Doch was ist mit den anderen Worten Jesu – wenn er uns radikal einfordert? Wenn er warnt und mahnt und uns den Spiegel vorhält? Wenn er sagt, dass wir unser Leben und unser Heil auch aus
eigener Schuld verspielen können? Diese Worte würden wir vielleicht am liebsten streichen, die Rede vom Gericht oder der Hölle. Sie machen uns Druck. Und den wollen wir nicht! Davon
hat es für uns Ältere in früheren Zeiten schon genug gegeben.
Aber halbieren wir dann nicht die Wirklichkeit? Hüllen uns in eine religiöse Kuscheldecke? Wo alles wohlig und warm und harmonisch ist, eben "kuschelig"? Große Gefühle bei
Kerzenschein und meditativer Entspannung? Das alles darf auch sein – gerade in stressigen Zeiten. Aber das Leiden und der harte Widerstand der Welt lässt sich nicht verdrängen. Das
Schwere und Negative ist da und wird in unserem Evangelium von Jesus angesprochen. Er kündigt sein Leiden an, seinen Tod. Er ist kein Traumtänzer! Petrus aber will davon nichts hören:
"Das soll Gott verhüten! Das darf nicht mit dir geschehen!" Erstaunlich, wie hart Jesus darauf reagiert: "Tritt hinter mich, du Satan! Geh mir aus den Augen!" Und er fügt hinzu: Man muss
nach dem Willen Gottes fragen – nicht nach dem, was die Menschen gerne hören wollen.
Und so spricht Jesus vom Leiden. Denn er weiß: Er wird auf Widerspruch und Widerstand stoßen. Denn seine Worte werden Fassaden niederreißen, Heuchelei anprangern, vieles in Frage
stellen.
Jesus setzt sich mit seinem Leben für das Reich Gottes ein. Dieses Reich Gottes unterscheidet sich sehr von dem, was wir in der Welt erleben. Und so kann Paulus in der Lesung sagen: Gleicht
euch nicht dieser Welt an, sondern lasst euch verwandeln durch ein neues Denken!
Aber Jesus ist vor diesem Widerstand nicht davongelaufen. Er hat sein Leiden nicht gesucht. Aber er hat es auf sich genommen, ist ihm nicht ausgewichen. Er wusste sich getragen von der Liebe Gottes.
Sie hat ihn stark gemacht, hat ihm Mut, Kraft und Tapferkeit gegeben. So kann man Nachteile, Hass, Alleinsein auf sich nehmen, wenn man für eine Sache, für eine Vision eintritt, die einem
ganz am Herzen liegt. Dann kann man sich fragen: Stehe ich zu dem, was ich wirklich denke, oder richte ich mich nach dem, was die Menschen von mir erwarten?

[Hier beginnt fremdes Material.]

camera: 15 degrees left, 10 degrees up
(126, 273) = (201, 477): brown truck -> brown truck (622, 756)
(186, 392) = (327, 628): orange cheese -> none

Handle ich so, dass mir möglichst
viele Beifall klatschen, oder zeige ich, was ich als richtig erkannt habe?
Weil Jesus so gehandelt hat, darum hat er den Tod auf sich genommen. Und weil er so eindeutig nach dem Willen Gottes lebte, wurde er von seinem Vater bestätigt und sozusagen "gekrönt" in
der Auferstehung.
Wer sich auf den Gekreuzigten und Auferstandenen einlässt, der lernt neu sehen, hören, reden. Er sieht dann deutlich, was nicht in Ordnung ist. Er hört auch, was zwischen den Zeilen
steht. Er bekommt die stummen Schreie vieler Menschen in großer Not mit. Und er ist bereit, seinen Mund aufzutun, um Gott zur Sprache zu bringen und andere zu verteidigen. Auch dann, wenn es
gefährlich wird.
Ja: Picken wir uns aus Jesu Botschaft nicht nur die Rosinen heraus – das, was angenehm und "süß" für uns ist. Drücken wir uns nicht vor den "bitteren Pillen". Sie enthalten
mitunter die größere Heilkraft fürs Leben. Die Krankenschwestern aus dem Banksy-Bild könnten das bestätigen.